*RECORDED DATA*

####################

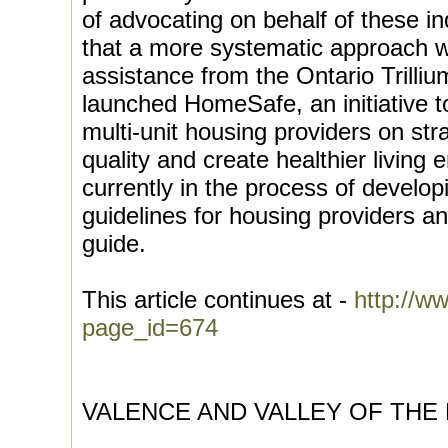
of advocating on behalf of these ind
that a more systematic approach 
assistance from the Ontario Trill
launched HomeSafe, an initiative 
multi-unit housing providers on str
quality and create healthier living
currently in the process of develop
guidelines for housing providers a
guide.
This article continues at -
http://ww
page_id=674
VALENCE AND VALLEY OF THE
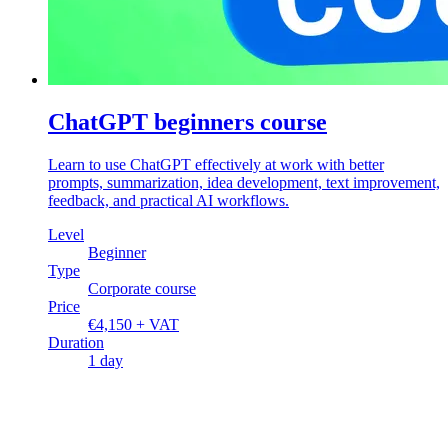
ChatGPT beginners course
Learn to use ChatGPT effectively at work with better
prompts, summarization, idea development, text improvement,
feedback, and practical AI workflows.
Level
Beginner
Type
Corporate course
Price
€4,150 + VAT
Duration
1 day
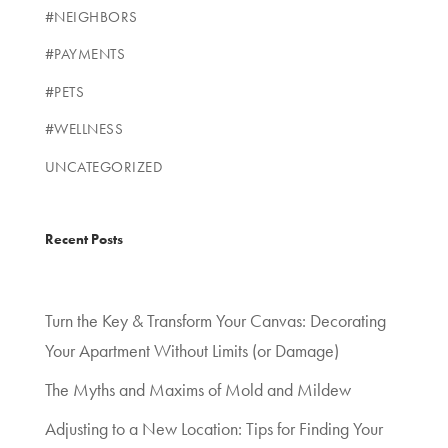
#NEIGHBORS
#PAYMENTS
#PETS
#WELLNESS
UNCATEGORIZED
Recent Posts
Turn the Key & Transform Your Canvas: Decorating
Your Apartment Without Limits (or Damage)
The Myths and Maxims of Mold and Mildew
Adjusting to a New Location: Tips for Finding Your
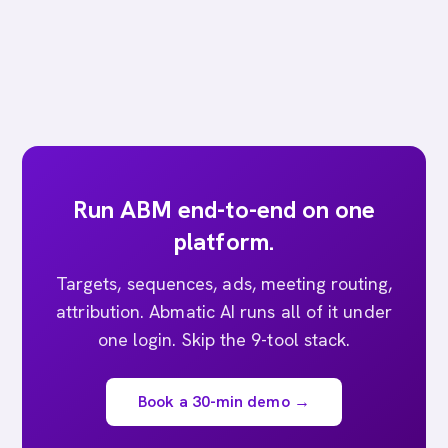
Run ABM end-to-end on one
platform.
Targets, sequences, ads, meeting routing,
attribution. Abmatic AI runs all of it under
one login. Skip the 9-tool stack.
Book a 30-min demo →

####################

*ABOUT THIS EXERCISE*
Extract every line of text from the material above without changing anything, and leave the pictures out of your answer.

*RESULT OF THE EXERCISE*
of advocating on behalf of these ind
that a more systematic approach 
assistance from the Ontario Trill
launched HomeSafe, an initiative 
multi-unit housing providers on str
quality and create healthier living
currently in the process of develop
guidelines for housing providers a
guide.
This article continues at -
http://ww
page_id=674
VALENCE AND VALLEY OF THE
ChatGPT beginners course
Learn to use ChatGPT effectively at work with better
prompts, summarization, idea development, text improvement,
feedback, and practical AI workflows.
Level
Beginner
Type
Corporate course
Price
€4,150 + VAT
Duration
1 day
#NEIGHBORS
#PAYMENTS
#PETS
#WELLNESS
UNCATEGORIZED
Recent Posts
Turn the Key & Transform Your Canvas: Decorating
Your Apartment Without Limits (or Damage)
The Myths and Maxims of Mold and Mildew
Adjusting to a New Location: Tips for Finding Your
Run ABM end-to-end on one
platform.
Targets, sequences, ads, meeting routing,
attribution. Abmatic AI runs all of it under
one login. Skip the 9-tool stack.
Book a 30-min demo →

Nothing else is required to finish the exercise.